Another result of Odilo’s abbacy was that in 954 he was able to restore Stavelot-Malmedy’s rights to free abbatial election. He died shortly thereafter, and for the first time in nearly a century, the monks elected their own abbot, Werenfrid (954–980). The monasteries enjoyed a renewed sense of self-directed purpose, but in that same year an external factor confirmed many of their fears. At the beginning of the military excursion that would culminate in the Battle of the Lechfeld (955), the Magyars crossed through Belgium. En route, a small group attacked and burned Malmedy. The attack is recorded in a charter from 1007 and in the Annales Stabulenses, which reports that in 954 the “Hungarians filled the regions of Gaul.”77 Thus, less than a century after the Viking attacks, and in the wake of marked internal attention to religious and fiscal management, the monks were again forcibly reminded of the range of potential threats to their properties.
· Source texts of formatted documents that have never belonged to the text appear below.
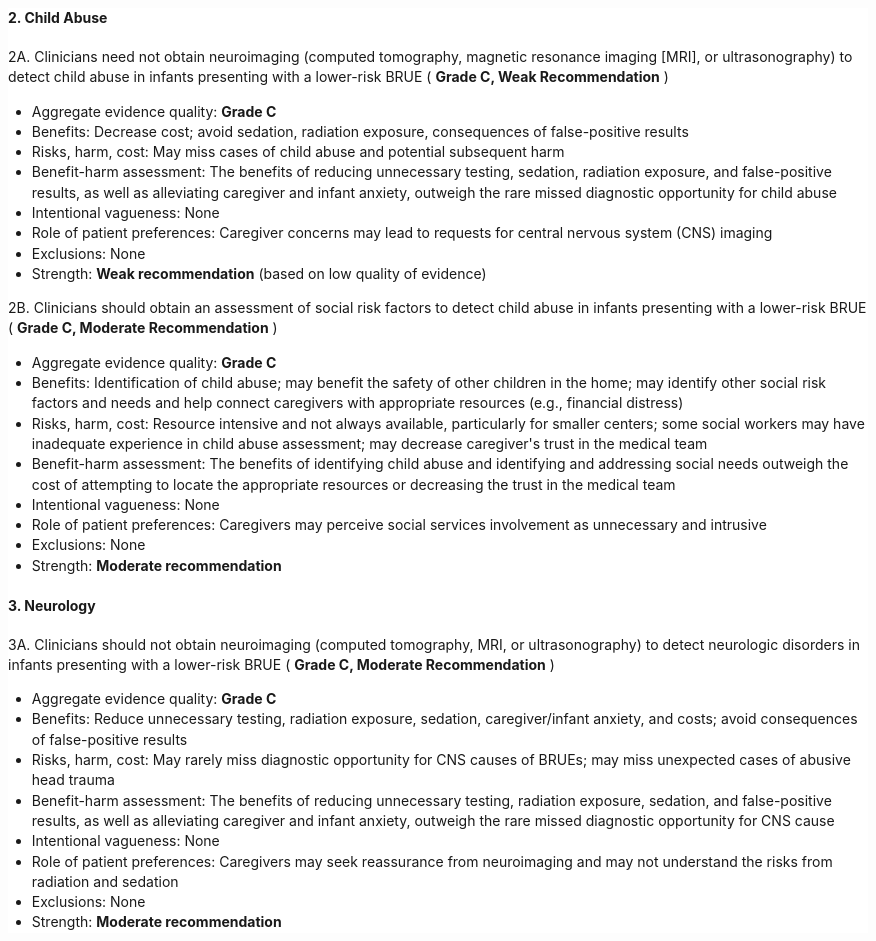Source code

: 


####  2\. Child Abuse 


2A. Clinicians need not obtain neuroimaging (computed tomography, magnetic resonance imaging [MRI], or ultrasonography) to detect child abuse in infants presenting with a lower-risk BRUE ( **Grade C, Weak Recommendation** ) 


  * Aggregate evidence quality: **Grade C**
  * Benefits: Decrease cost; avoid sedation, radiation exposure, consequences of false-positive results 
  * Risks, harm, cost: May miss cases of child abuse and potential subsequent harm 
  * Benefit-harm assessment: The benefits of reducing unnecessary testing, sedation, radiation exposure, and false-positive results, as well as alleviating caregiver and infant anxiety, outweigh the rare missed diagnostic opportunity for child abuse 
  * Intentional vagueness: None 
  * Role of patient preferences: Caregiver concerns may lead to requests for central nervous system (CNS) imaging 
  * Exclusions: None 
  * Strength: **Weak recommendation** (based on low quality of evidence) 




2B. Clinicians should obtain an assessment of social risk factors to detect child abuse in infants presenting with a lower-risk BRUE ( **Grade C, Moderate Recommendation** ) 


  * Aggregate evidence quality: **Grade C**
  * Benefits: Identification of child abuse; may benefit the safety of other children in the home; may identify other social risk factors and needs and help connect caregivers with appropriate resources (e.g., financial distress) 
  * Risks, harm, cost: Resource intensive and not always available, particularly for smaller centers; some social workers may have inadequate experience in child abuse assessment; may decrease caregiver's trust in the medical team 
  * Benefit-harm assessment: The benefits of identifying child abuse and identifying and addressing social needs outweigh the cost of attempting to locate the appropriate resources or decreasing the trust in the medical team 
  * Intentional vagueness: None 
  * Role of patient preferences: Caregivers may perceive social services involvement as unnecessary and intrusive 
  * Exclusions: None 
  * Strength: **Moderate recommendation**




####  3\. Neurology 


3A. Clinicians should not obtain neuroimaging (computed tomography, MRI, or ultrasonography) to detect neurologic disorders in infants presenting with a lower-risk BRUE ( **Grade C, Moderate Recommendation** ) 


  * Aggregate evidence quality: **Grade C**
  * Benefits: Reduce unnecessary testing, radiation exposure, sedation, caregiver/infant anxiety, and costs; avoid consequences of false-positive results 
  * Risks, harm, cost: May rarely miss diagnostic opportunity for CNS causes of BRUEs; may miss unexpected cases of abusive head trauma 
  * Benefit-harm assessment: The benefits of reducing unnecessary testing, radiation exposure, sedation, and false-positive results, as well as alleviating caregiver and infant anxiety, outweigh the rare missed diagnostic opportunity for CNS cause 
  * Intentional vagueness: None 
  * Role of patient preferences: Caregivers may seek reassurance from neuroimaging and may not understand the risks from radiation and sedation 
  * Exclusions: None 
  * Strength: **Moderate recommendation**
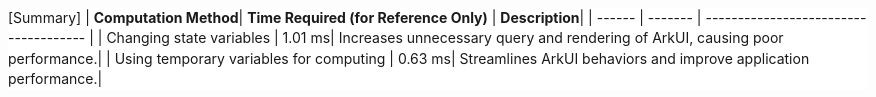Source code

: [Summary]
| **Computation Method**| **Time Required (for Reference Only)** | **Description**|
| ------ | ------- | ------------------------------------- |
| Changing state variables | 1.01 ms| Increases unnecessary query and rendering of ArkUI, causing poor performance.|
| Using temporary variables for computing | 0.63 ms| Streamlines ArkUI behaviors and improve application performance.|
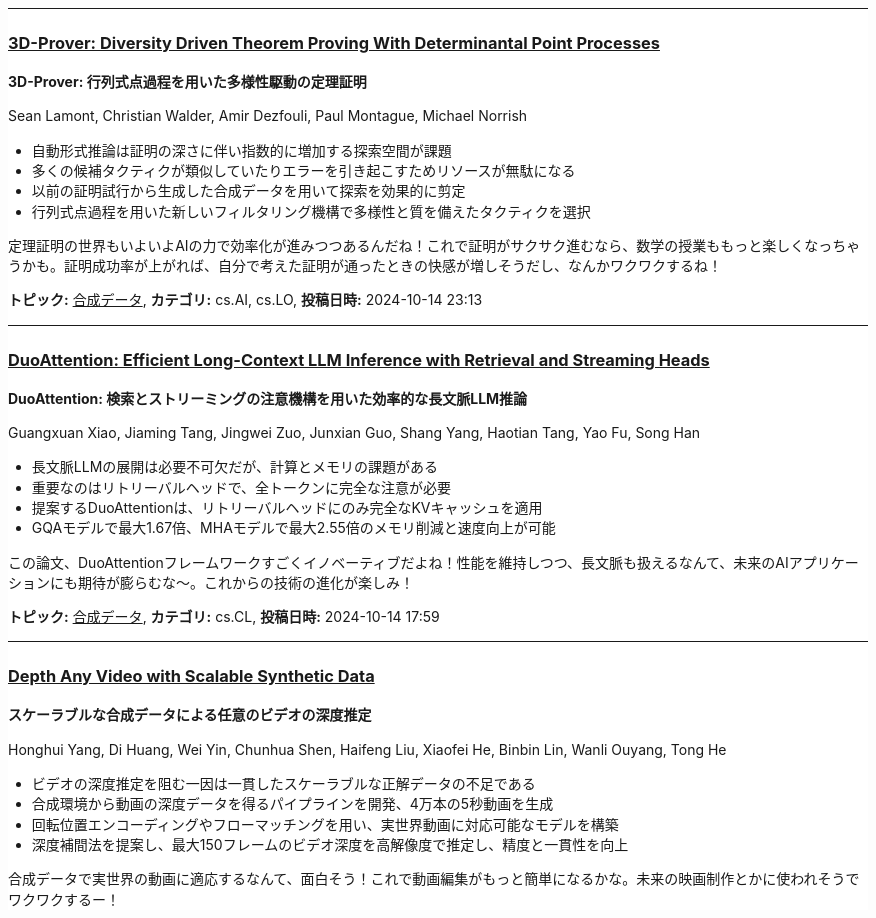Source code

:
- - -

### [3D-Prover: Diversity Driven Theorem Proving With Determinantal Point Processes](http://arxiv.org/abs/2410.11133)

**3D-Prover: 行列式点過程を用いた多様性駆動の定理証明**

Sean Lamont, Christian Walder, Amir Dezfouli, Paul Montague, Michael Norrish

- 自動形式推論は証明の深さに伴い指数的に増加する探索空間が課題
- 多くの候補タクティクが類似していたりエラーを引き起こすためリソースが無駄になる
- 以前の証明試行から生成した合成データを用いて探索を効果的に剪定
- 行列式点過程を用いた新しいフィルタリング機構で多様性と質を備えたタクティクを選択

定理証明の世界もいよいよAIの力で効率化が進みつつあるんだね！これで証明がサクサク進むなら、数学の授業ももっと楽しくなっちゃうかも。証明成功率が上がれば、自分で考えた証明が通ったときの快感が増しそうだし、なんかワクワクするね！



**トピック:** [合成データ](../../sd), **カテゴリ:** cs.AI, cs.LO, **投稿日時:** 2024-10-14 23:13


- - -

### [DuoAttention: Efficient Long-Context LLM Inference with Retrieval and Streaming Heads](http://arxiv.org/abs/2410.10819)

**DuoAttention: 検索とストリーミングの注意機構を用いた効率的な長文脈LLM推論**

Guangxuan Xiao, Jiaming Tang, Jingwei Zuo, Junxian Guo, Shang Yang, Haotian Tang, Yao Fu, Song Han

- 長文脈LLMの展開は必要不可欠だが、計算とメモリの課題がある
- 重要なのはリトリーバルヘッドで、全トークンに完全な注意が必要
- 提案するDuoAttentionは、リトリーバルヘッドにのみ完全なKVキャッシュを適用
- GQAモデルで最大1.67倍、MHAモデルで最大2.55倍のメモリ削減と速度向上が可能

この論文、DuoAttentionフレームワークすごくイノベーティブだよね！性能を維持しつつ、長文脈も扱えるなんて、未来のAIアプリケーションにも期待が膨らむな〜。これからの技術の進化が楽しみ！



**トピック:** [合成データ](../../sd), **カテゴリ:** cs.CL, **投稿日時:** 2024-10-14 17:59


- - -

### [Depth Any Video with Scalable Synthetic Data](http://arxiv.org/abs/2410.10815)

**スケーラブルな合成データによる任意のビデオの深度推定**

Honghui Yang, Di Huang, Wei Yin, Chunhua Shen, Haifeng Liu, Xiaofei He, Binbin Lin, Wanli Ouyang, Tong He

- ビデオの深度推定を阻む一因は一貫したスケーラブルな正解データの不足である
- 合成環境から動画の深度データを得るパイプラインを開発、4万本の5秒動画を生成
- 回転位置エンコーディングやフローマッチングを用い、実世界動画に対応可能なモデルを構築
- 深度補間法を提案し、最大150フレームのビデオ深度を高解像度で推定し、精度と一貫性を向上

合成データで実世界の動画に適応するなんて、面白そう！これで動画編集がもっと簡単になるかな。未来の映画制作とかに使われそうでワクワクするー！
In the following years, they compiled their first cartulary, the Codex Stabulensis. Like many central medieval cartularies, this appears to have been intended to shore up property claims, confirm existing social bonds, protect their legal rights, and preserve monastic history and memory.78 As part of this same process, Stavelot-Malmedy also commissioned new hagiographic works, most notably the vita Remacli secunda (hereafter Vita Remacli).79 Notger, the archbishop of Liège, claimed authorship of this work in a preface, but it appears that he farmed it out to Heriger of Lobbes.80
This renewed interest in hagiographical production was sustained by Stavelot-Malmedy’s next reforming abbot, Poppo (1020–1048), who worked to develop the material infrastructure of Stavelot and to expand Remacle’s cult.81 Poppo, another external appointee, had connections to the emperor and the reform leader Richard of Verdun. In all, Poppo was involved with the reform and leadership of least twenty houses, and ensured that many of his followers and supporters became leaders of monastic communities in the region.82 These political and religious connections gave Poppo an immense ability to effect change at Stavelot. He rebuilt Stavelot’s basilica, oversaw the completion of the Miracula Remacli, worked to ensure Stavelot’s rights to free abbatial election, and restored and consolidated properties. Yet he was ultimately unable to fully unite the two houses, which had been fighting off and on over supremacy since the tenth century.
The final stages of this conflict are recorded in the Triumphus Remacli (hereafter Triumphus), which was written around 1065 by monks from Stavelot. The Triumphus provides details of the worst part of the schism and the formal separation of Malmedy from Stavelot, which is discussed in more detail in Chapter 4. It also makes a powerful hagiographical claim of Remacle’s ultimate control of both houses. Malmedy’s monks countered Stavelot’s claims in part by producing their own hagiographic literature, including the Translatio et Miracula s. Quirini (hereafter Translatio Quirini) and the Passio Agilolfi. Both works, probably written between 1061 and 1071, are attributed by most scholars to the same unknown author (a monk from Malmedy). The Translatio Quirini records the translation of the bodies of saints Quirin, Nicasius, and Scubicule from the outskirts of Paris to Malmedy. The text contains stories of the trip, including the miracles performed by the saints and the reception of the monks by various communities. The second source, the Passio Agilolfi (hereafter Passio) tells the story of a single saint, Agilolf, the semi-mythical eighth-century abbot we met at the start of the chapter.